++++ Source material ++++
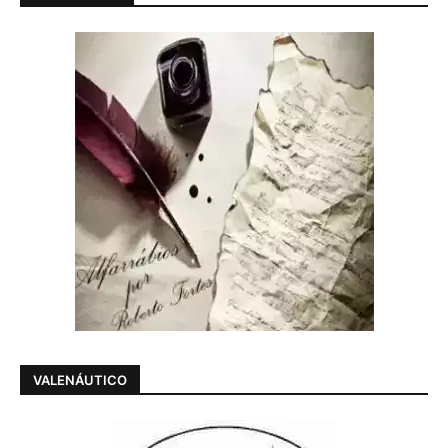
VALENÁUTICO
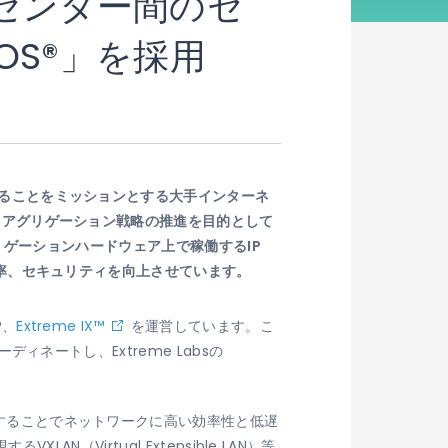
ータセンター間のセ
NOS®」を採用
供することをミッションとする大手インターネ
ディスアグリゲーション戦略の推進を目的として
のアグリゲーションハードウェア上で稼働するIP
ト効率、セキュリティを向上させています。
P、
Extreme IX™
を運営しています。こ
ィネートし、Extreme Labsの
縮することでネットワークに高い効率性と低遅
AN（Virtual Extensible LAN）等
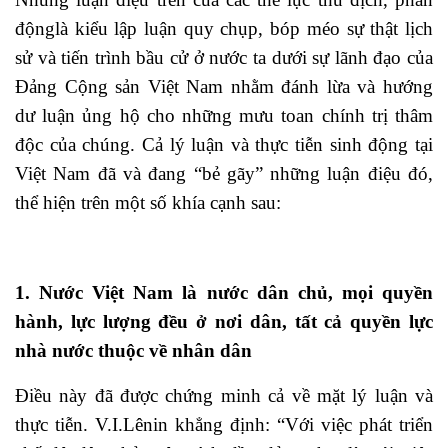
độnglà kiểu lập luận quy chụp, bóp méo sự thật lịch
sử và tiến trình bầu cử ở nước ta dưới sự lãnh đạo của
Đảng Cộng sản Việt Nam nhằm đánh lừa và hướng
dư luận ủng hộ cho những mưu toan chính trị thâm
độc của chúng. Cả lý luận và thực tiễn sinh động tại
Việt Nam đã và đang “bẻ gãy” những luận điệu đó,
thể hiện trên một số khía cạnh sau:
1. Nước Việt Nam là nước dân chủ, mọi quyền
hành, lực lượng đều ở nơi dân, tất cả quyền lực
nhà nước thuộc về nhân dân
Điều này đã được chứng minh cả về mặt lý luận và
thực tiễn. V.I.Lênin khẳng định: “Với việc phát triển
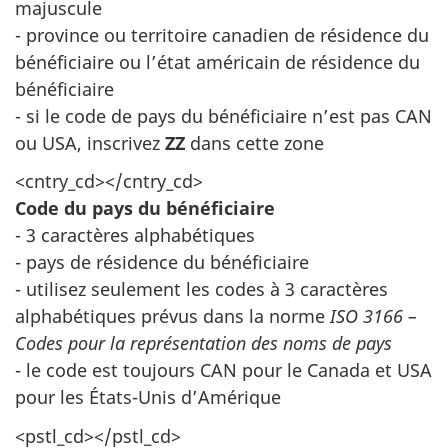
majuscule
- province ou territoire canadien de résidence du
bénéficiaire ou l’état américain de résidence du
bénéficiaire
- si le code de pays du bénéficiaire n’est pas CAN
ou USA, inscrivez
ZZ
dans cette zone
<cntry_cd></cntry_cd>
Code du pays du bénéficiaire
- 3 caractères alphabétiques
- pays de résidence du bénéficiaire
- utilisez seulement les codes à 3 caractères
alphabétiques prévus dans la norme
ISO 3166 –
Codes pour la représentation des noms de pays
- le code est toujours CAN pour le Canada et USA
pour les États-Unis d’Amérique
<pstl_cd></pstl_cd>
++++
++++ Source material ++++
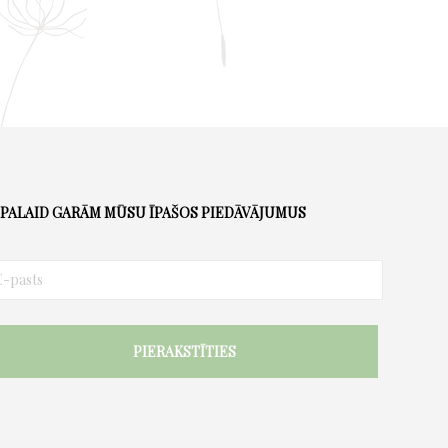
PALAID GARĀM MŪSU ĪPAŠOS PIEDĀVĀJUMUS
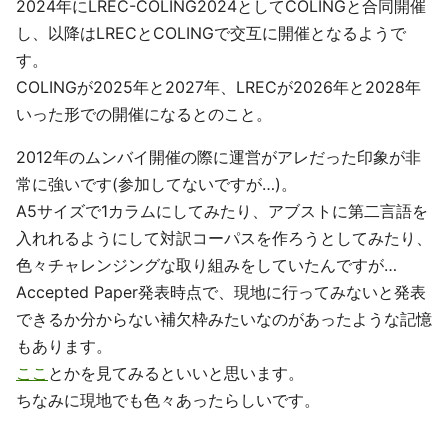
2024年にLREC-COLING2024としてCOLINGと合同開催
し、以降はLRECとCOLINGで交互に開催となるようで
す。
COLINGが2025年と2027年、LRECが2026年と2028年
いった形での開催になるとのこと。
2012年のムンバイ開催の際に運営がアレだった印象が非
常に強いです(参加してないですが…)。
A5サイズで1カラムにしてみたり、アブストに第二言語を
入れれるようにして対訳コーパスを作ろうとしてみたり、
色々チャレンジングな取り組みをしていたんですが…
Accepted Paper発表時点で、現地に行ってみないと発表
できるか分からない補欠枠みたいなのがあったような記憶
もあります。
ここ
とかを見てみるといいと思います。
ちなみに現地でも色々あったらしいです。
++++
++++ Source material ++++
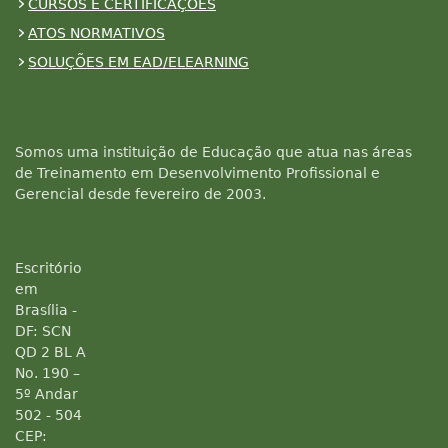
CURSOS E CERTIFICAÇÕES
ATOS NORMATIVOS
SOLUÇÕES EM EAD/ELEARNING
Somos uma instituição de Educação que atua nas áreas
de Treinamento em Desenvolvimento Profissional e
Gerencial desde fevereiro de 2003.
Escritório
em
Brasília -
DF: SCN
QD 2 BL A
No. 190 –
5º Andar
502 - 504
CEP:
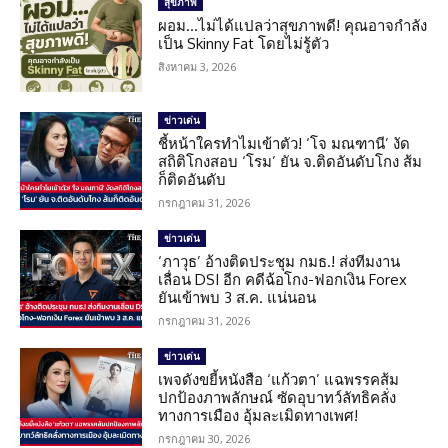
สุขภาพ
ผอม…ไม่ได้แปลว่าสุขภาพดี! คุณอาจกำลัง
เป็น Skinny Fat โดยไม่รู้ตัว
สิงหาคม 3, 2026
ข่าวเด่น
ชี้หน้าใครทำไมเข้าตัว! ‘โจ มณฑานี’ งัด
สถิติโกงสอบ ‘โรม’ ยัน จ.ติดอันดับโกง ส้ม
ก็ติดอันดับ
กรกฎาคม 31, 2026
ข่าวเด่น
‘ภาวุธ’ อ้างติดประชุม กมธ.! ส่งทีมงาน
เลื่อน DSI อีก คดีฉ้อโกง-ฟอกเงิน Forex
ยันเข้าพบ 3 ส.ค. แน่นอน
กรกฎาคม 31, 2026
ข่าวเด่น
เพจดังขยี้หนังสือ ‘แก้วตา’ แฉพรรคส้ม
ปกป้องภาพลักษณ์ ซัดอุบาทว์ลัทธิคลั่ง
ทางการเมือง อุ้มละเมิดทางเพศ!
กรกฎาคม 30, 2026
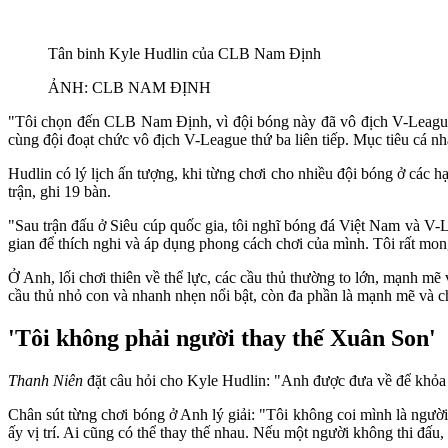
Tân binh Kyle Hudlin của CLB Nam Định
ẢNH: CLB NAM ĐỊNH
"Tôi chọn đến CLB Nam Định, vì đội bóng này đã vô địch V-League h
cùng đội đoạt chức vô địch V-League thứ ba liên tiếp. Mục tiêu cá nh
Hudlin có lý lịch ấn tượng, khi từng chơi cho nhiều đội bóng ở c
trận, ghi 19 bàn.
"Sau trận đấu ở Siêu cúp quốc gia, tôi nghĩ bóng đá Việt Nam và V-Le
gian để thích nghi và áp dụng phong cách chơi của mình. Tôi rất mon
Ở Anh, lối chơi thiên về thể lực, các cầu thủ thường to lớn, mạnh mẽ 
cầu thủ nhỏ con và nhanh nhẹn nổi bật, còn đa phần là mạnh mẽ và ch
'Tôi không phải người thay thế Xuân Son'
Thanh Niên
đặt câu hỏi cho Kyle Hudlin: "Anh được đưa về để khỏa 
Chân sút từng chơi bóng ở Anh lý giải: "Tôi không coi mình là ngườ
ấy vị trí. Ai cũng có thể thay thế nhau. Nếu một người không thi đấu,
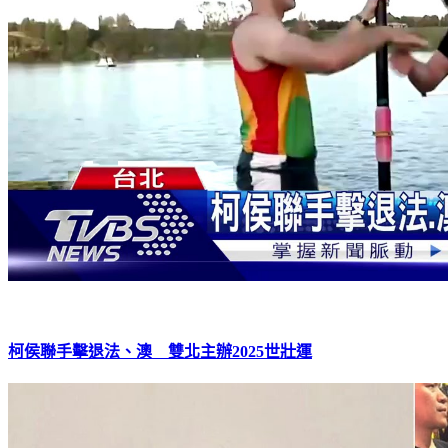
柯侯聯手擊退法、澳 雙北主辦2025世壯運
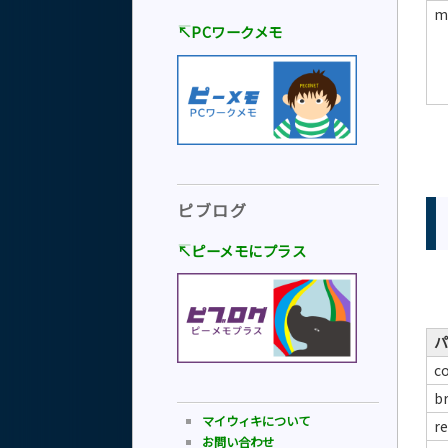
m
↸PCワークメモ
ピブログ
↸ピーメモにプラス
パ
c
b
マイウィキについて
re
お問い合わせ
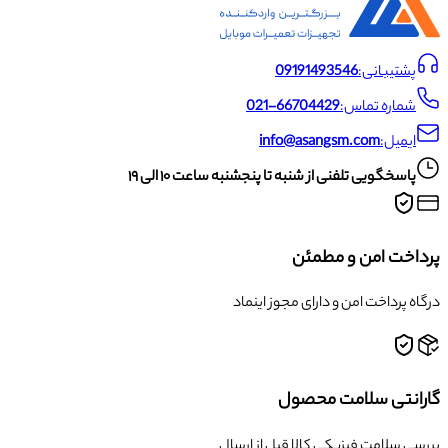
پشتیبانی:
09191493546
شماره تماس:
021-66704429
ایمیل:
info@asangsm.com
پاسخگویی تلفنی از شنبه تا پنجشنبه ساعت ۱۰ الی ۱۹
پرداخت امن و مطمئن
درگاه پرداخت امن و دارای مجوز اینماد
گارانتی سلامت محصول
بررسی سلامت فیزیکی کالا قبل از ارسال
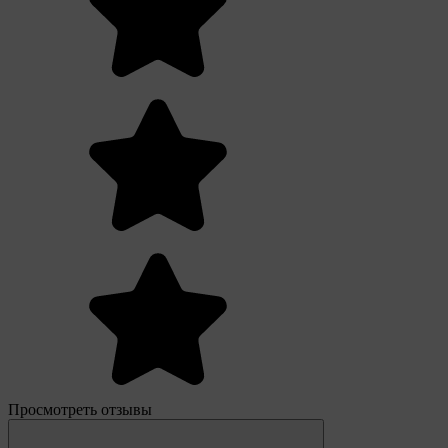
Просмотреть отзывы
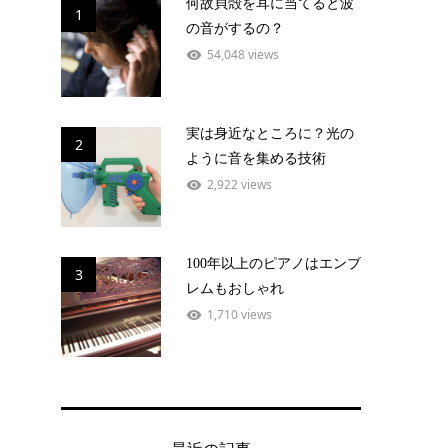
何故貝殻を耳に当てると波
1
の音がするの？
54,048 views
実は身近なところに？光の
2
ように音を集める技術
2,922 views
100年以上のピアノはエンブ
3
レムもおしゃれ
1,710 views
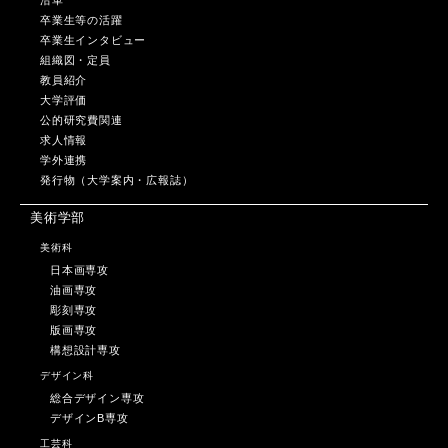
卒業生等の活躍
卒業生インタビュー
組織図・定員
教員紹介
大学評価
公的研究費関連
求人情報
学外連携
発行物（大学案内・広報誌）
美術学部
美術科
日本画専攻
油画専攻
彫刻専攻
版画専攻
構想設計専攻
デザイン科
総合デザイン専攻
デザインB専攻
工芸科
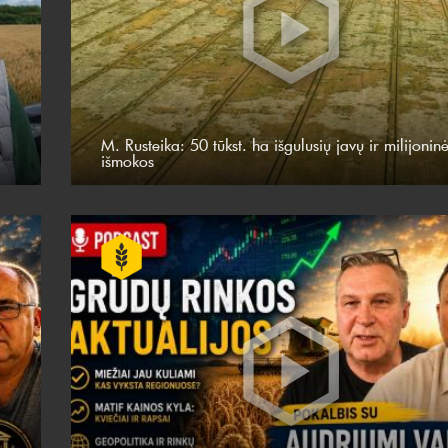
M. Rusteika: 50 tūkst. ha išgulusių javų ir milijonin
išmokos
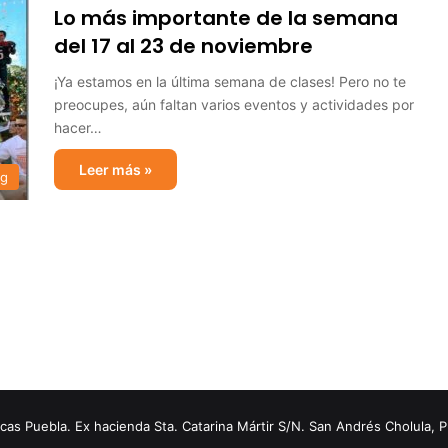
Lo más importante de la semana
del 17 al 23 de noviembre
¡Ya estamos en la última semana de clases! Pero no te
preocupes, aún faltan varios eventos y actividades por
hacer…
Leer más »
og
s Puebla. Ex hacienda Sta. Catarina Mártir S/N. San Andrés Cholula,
++++
Task description: Extract the data from the line containing "Lo más importante de la semana" through the line containing "s Puebla. Ex", copying each line exactly as it appears.

Response area:
Lo más importante de la semana
del 17 al 23 de noviembre
¡Ya estamos en la última semana de clases! Pero no te
preocupes, aún faltan varios eventos y actividades por
hacer…
Leer más »
og
s Puebla. Ex hacienda Sta. Catarina Mártir S/N. San Andrés Cholula,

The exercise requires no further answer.